“The Fate of the Furious”

 

            It's the eighth installment, and the narrative was never really the point, anyway.  At first it was just about the fast cars and the beautiful young women, but over time Dom (Vin Diesel), though still in default mode as the stare-'em-down tough-guy, is not afraid to show us his gentler side, as well, particularly when it comes to his team of rough-and readies, which he calls his “family,” and especially Letty (Michelle Rodriguez), with whom he has developed a palpable affection.  But their lovemaking is awkwardly tender, and remarkably non-explicit.  For so much action-violence (bloodless bad guys falling everywhere) it's tame enough to still warrant the PG-13 rating, which keeps it on its adolescent, juvenile point of view: pretty girls are eye candy, being tough is important and muscular even better, but what really matters most is skillyfully driving an impressively fast car.  And if your favorite girl happens to be a great driver, also, well, that's pretty much puerile heaven.

            We've grown up just enough to know that not all beautiful girls have hearts of gold.  Enter the villainess, Cipher (Charlize Theron), never without her full makeup, hair styled, and wearing something provocative.  Her particular talent is cyber-hacking.  She's so good at it that not even the CIA can track her, and so they ask our intrepid team for help, because she's definitely a threat to international security. Insert Kurt Russel as the mysterious government agent who knows how to appeal to our garage gang's sense of bravura and patriotism.
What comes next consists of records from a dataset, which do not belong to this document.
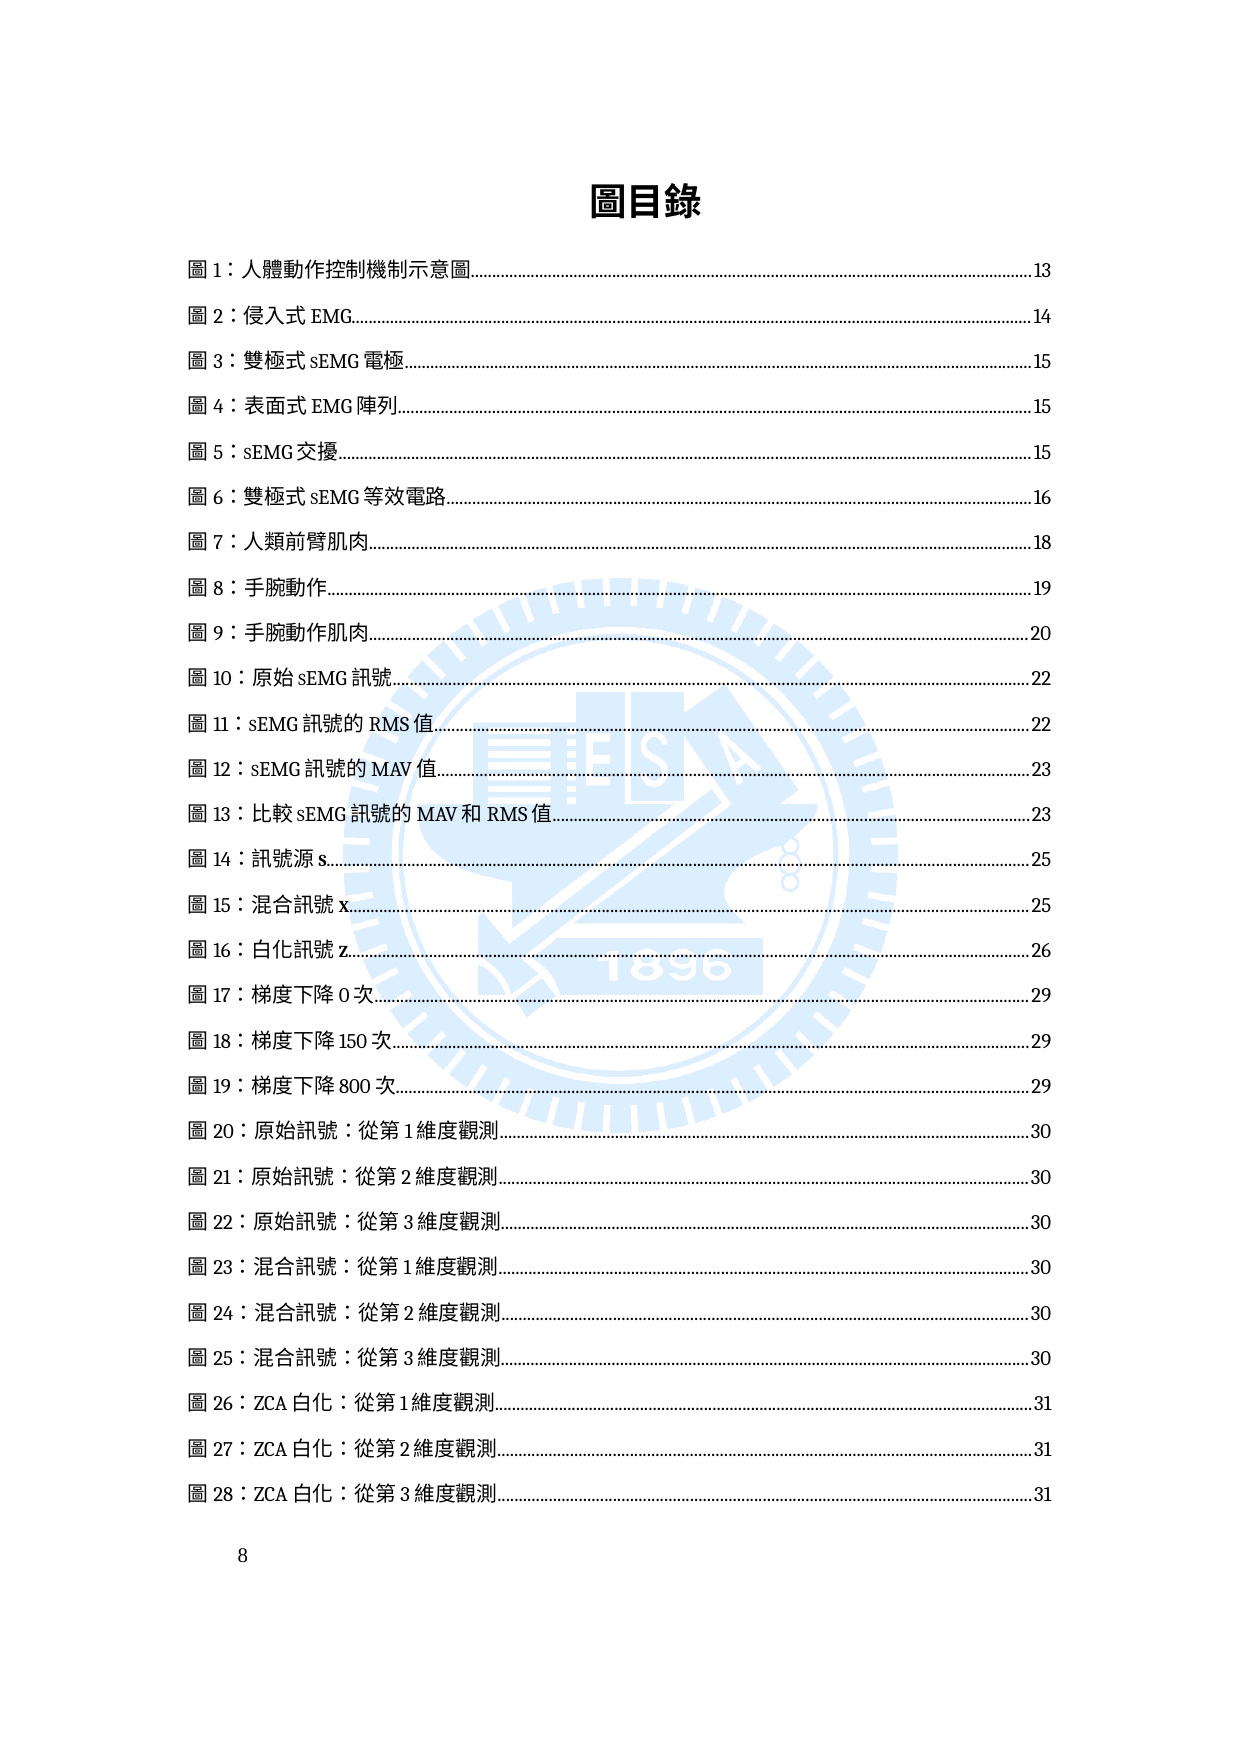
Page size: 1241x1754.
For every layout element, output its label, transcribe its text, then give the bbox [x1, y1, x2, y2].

text 圖 4：表面式EMG陣列 15 [187, 389, 1053, 420]
text 圖 11：sEMG訊號的RMS值 22 [187, 707, 1053, 737]
text 圖 18：梯度下降150次 29 [187, 1024, 1053, 1054]
text 圖 15：混合訊號x 25 [187, 888, 1053, 918]
text 圖 10：原始sEMG訊號 22 [187, 661, 1053, 692]
text 圖 9：手腕動作肌肉 20 [187, 616, 1053, 646]
text 圖 27：ZCA白化：從第2維度觀測 31 [187, 1432, 1053, 1462]
text 圖 26：ZCA白化：從第1維度觀測 31 [187, 1386, 1053, 1417]
text 圖 20：原始訊號：從第1維度觀測 30 [187, 1114, 1053, 1145]
text 圖 23：混合訊號：從第1維度觀測 30 [187, 1251, 1053, 1281]
text 圖 28：ZCA白化：從第3維度觀測 31 [187, 1477, 1053, 1507]
text 圖 17：梯度下降0次 29 [187, 979, 1053, 1009]
text 圖 12：sEMG訊號的MAV值 23 [187, 752, 1053, 782]
title 圖目錄 [232, 172, 1053, 227]
text 圖 1：人體動作控制機制示意圖 13 [187, 254, 1053, 284]
text 圖 13：比較sEMG訊號的MAV和RMS值 23 [187, 797, 1053, 828]
text 圖 16：白化訊號z 26 [187, 933, 1053, 963]
text 圖 8：手腕動作 19 [187, 571, 1053, 601]
text 圖 21：原始訊號：從第2維度觀測 30 [187, 1160, 1053, 1190]
text 圖 22：原始訊號：從第3維度觀測 30 [187, 1205, 1053, 1235]
text 圖 14：訊號源s 25 [187, 843, 1053, 873]
text 圖 19：梯度下降800次 29 [187, 1069, 1053, 1099]
text 圖 7：人類前臂肌肉 18 [187, 526, 1053, 556]
text 圖 25：混合訊號：從第3維度觀測 30 [187, 1341, 1053, 1371]
text 圖 6：雙極式sEMG等效電路 16 [187, 480, 1053, 510]
text 圖 5：sEMG交擾 15 [187, 435, 1053, 465]
text 圖 24：混合訊號：從第2維度觀測 30 [187, 1296, 1053, 1326]
text 圖 2：侵入式EMG 14 [187, 299, 1053, 329]
text 圖 3：雙極式sEMG電極 15 [187, 344, 1053, 374]
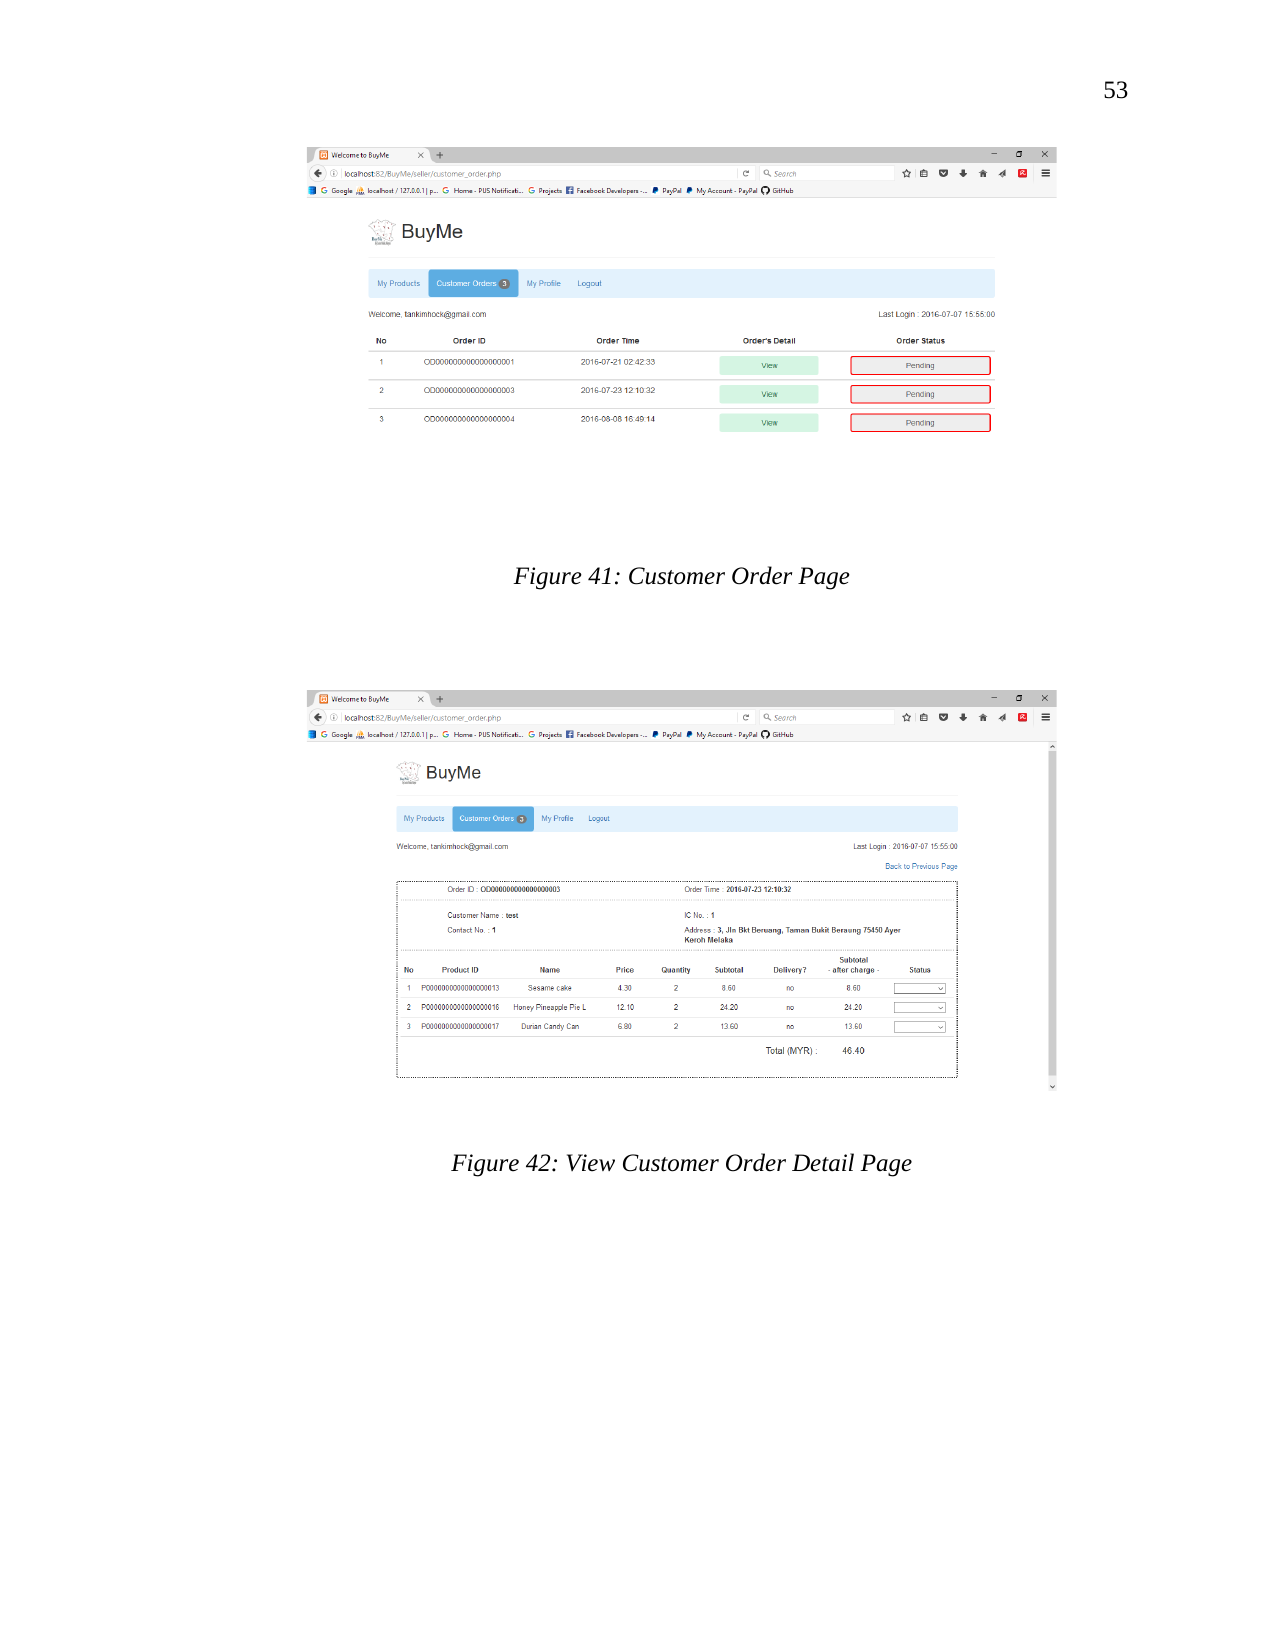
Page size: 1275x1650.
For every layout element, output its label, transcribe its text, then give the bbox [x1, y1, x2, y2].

picture [306, 147, 1057, 547]
text Figure : Customer Order Page [236, 561, 1128, 590]
picture [306, 690, 1057, 1091]
text Figure : View Customer Order Detail Page [236, 1148, 1128, 1176]
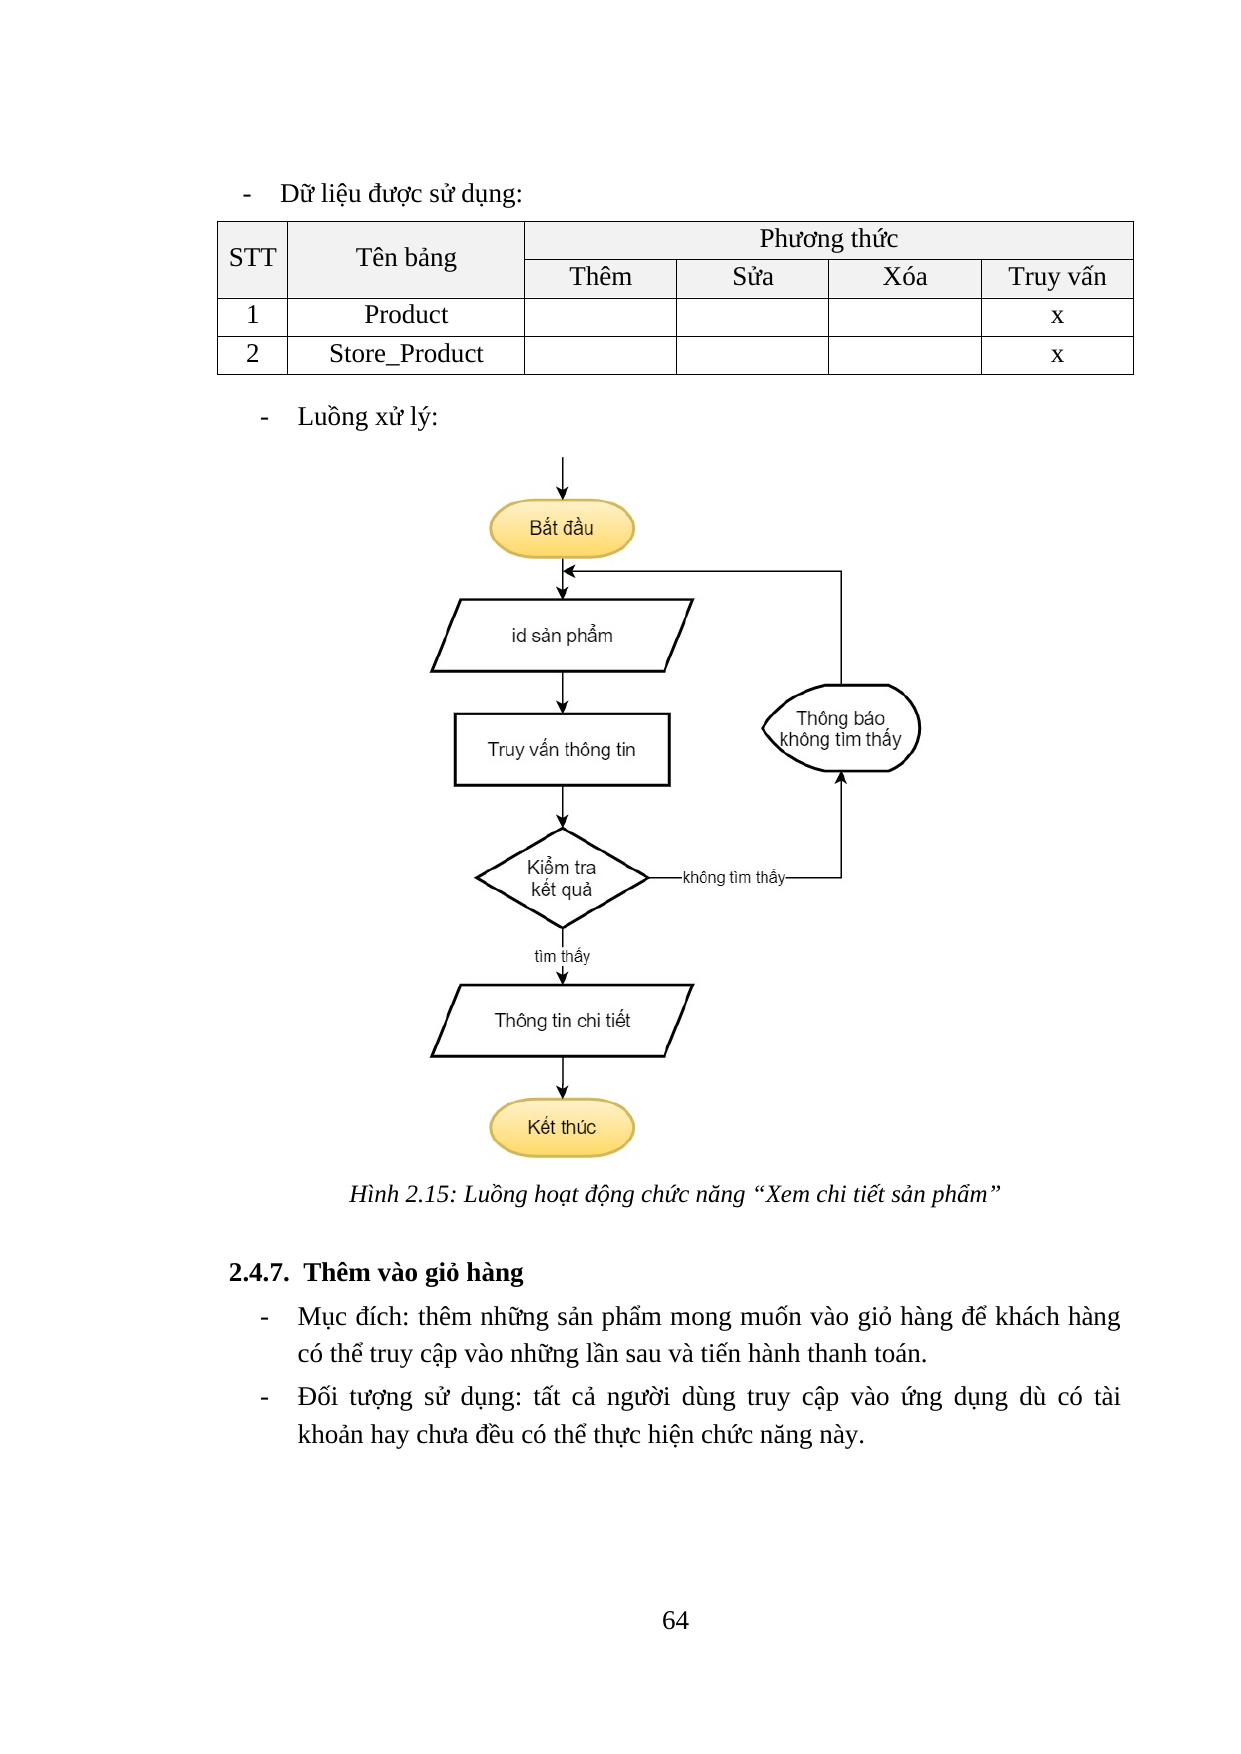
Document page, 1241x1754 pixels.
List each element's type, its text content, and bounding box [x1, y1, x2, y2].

table_cell Thêm [525, 260, 676, 297]
table_cell 2 [218, 337, 287, 374]
table_cell Product [288, 299, 524, 336]
list Luồng xử lý: [260, 400, 1122, 431]
table_cell Truy vấn [982, 260, 1133, 297]
table_cell [525, 299, 676, 336]
picture [427, 443, 924, 1161]
table_cell Sửa [677, 260, 828, 297]
table_cell Xóa [829, 260, 981, 297]
list Dữ liệu được sử dụng: [242, 177, 1122, 208]
table_cell 1 [218, 299, 287, 336]
table_header STT [218, 222, 287, 297]
table_header Tên bảng [288, 222, 524, 297]
subtitle Thêm vào giỏ hàng [229, 1256, 1122, 1287]
list Đối tượng sử dụng: tất cả người dùng truy cập vào ứng dụng dù có tài khoản hay chưa đều có thể thực hiện chức năng này. [260, 1380, 1122, 1449]
table_cell Store_Product [288, 337, 524, 374]
table_cell [677, 299, 828, 336]
list Mục đích: thêm những sản phẩm mong muốn vào giỏ hàng để khách hàng có thể truy cập vào những lần sau và tiến hành thanh toán. [260, 1299, 1122, 1368]
table_cell [829, 299, 981, 336]
table_cell [829, 337, 981, 374]
table_cell x [982, 299, 1133, 336]
text Hình 2.15: Luồng hoạt động chức năng “Xem chi tiết sản phẩm” [229, 1179, 1122, 1208]
table_header Phương thức [525, 222, 1133, 259]
table_cell [525, 337, 676, 374]
table_cell [677, 337, 828, 374]
table_cell x [982, 337, 1133, 374]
            The wrinkle is that Cipher has something on our hero, Dom---enough to cause him to appear to work for her, and against his “family.”  They are distraught about that, obviously, but somehow the action steers just clear of putting Dom in direct conflict with his “homies”---at least until the tension is resolved.  Then it's Dom to the rescue once more, achieving impossible stunts with his vehicle and just managing to bail out right before the fiery crash, with nary a scratch on him.  And Superman has to wear blue leotards and red boots, whereas our pal Dom gets to parade around in torn muscle shirts to show off his biceps.

            But at least they have a sense of humor about it.  Hobbs (Dwayne Johnson) gets kidded about his tank top being so tight to show off his muscles that it's cut off the circulation to his brain.  And they revel in the incongruous humor:  like an assassin carrying an infant seat in a gunfight, making sure to put earphones on the little guy so all the noise won't disturb him.  And who doesn't like the tribute to their fallen comrade at the end, and how many action movies end with the heroes all sitting around the table holding hands while they say grace before the meal?

            Well, if you enjoy spectacular action sequences, exotic locales, homespun repartee, and you don't mind a little mindless retro Cold War plot, you could do a lot worse than “The Fate of the Furious.”

 

Questions for Discussion:

1)                  Who's our country's greatest enemy?

2)                  What could make you turn against old friends?

3)                  Have you known a beautiful woman with a heart of stone?